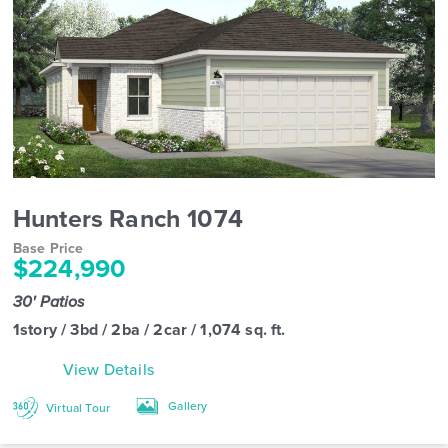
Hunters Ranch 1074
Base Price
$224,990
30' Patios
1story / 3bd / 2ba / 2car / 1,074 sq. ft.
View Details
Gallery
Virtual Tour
━━━━
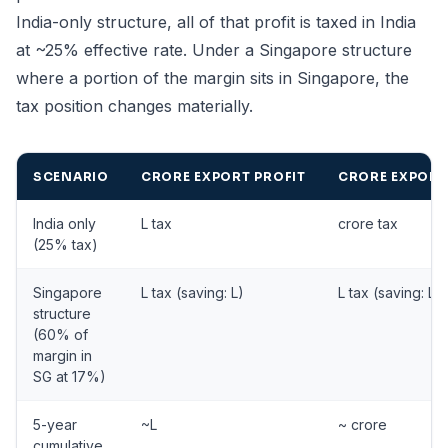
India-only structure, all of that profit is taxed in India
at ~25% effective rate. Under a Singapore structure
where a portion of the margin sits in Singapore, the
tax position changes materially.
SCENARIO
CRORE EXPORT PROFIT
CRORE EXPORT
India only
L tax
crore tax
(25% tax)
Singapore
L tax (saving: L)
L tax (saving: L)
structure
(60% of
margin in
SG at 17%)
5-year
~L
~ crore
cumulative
━━━━
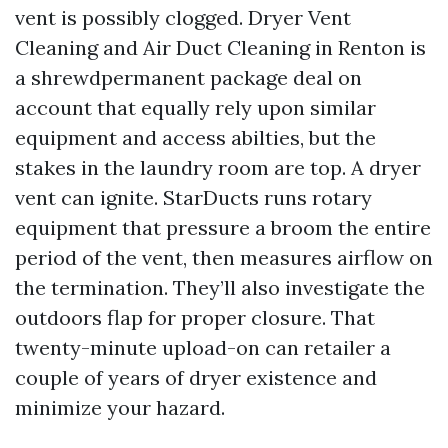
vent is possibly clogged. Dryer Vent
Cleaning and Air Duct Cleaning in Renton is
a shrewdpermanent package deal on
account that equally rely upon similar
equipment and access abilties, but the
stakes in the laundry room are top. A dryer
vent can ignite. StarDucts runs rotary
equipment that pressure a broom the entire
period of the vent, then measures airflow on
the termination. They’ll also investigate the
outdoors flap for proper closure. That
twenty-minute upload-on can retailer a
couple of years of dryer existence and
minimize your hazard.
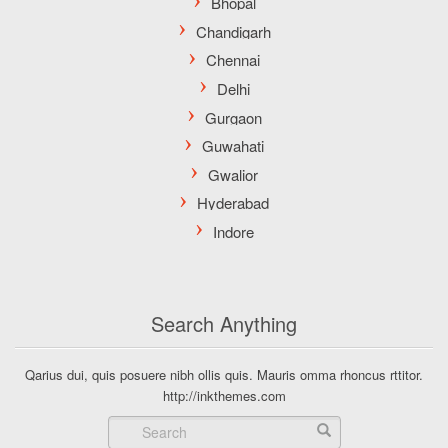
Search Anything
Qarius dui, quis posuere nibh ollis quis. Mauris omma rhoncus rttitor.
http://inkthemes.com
━━━━
■ Assigned task ■
Report every line from the listing above where the string "only" can be found.

■ Exercise solution ■
India-only structure, all of that profit is taxed in India
India only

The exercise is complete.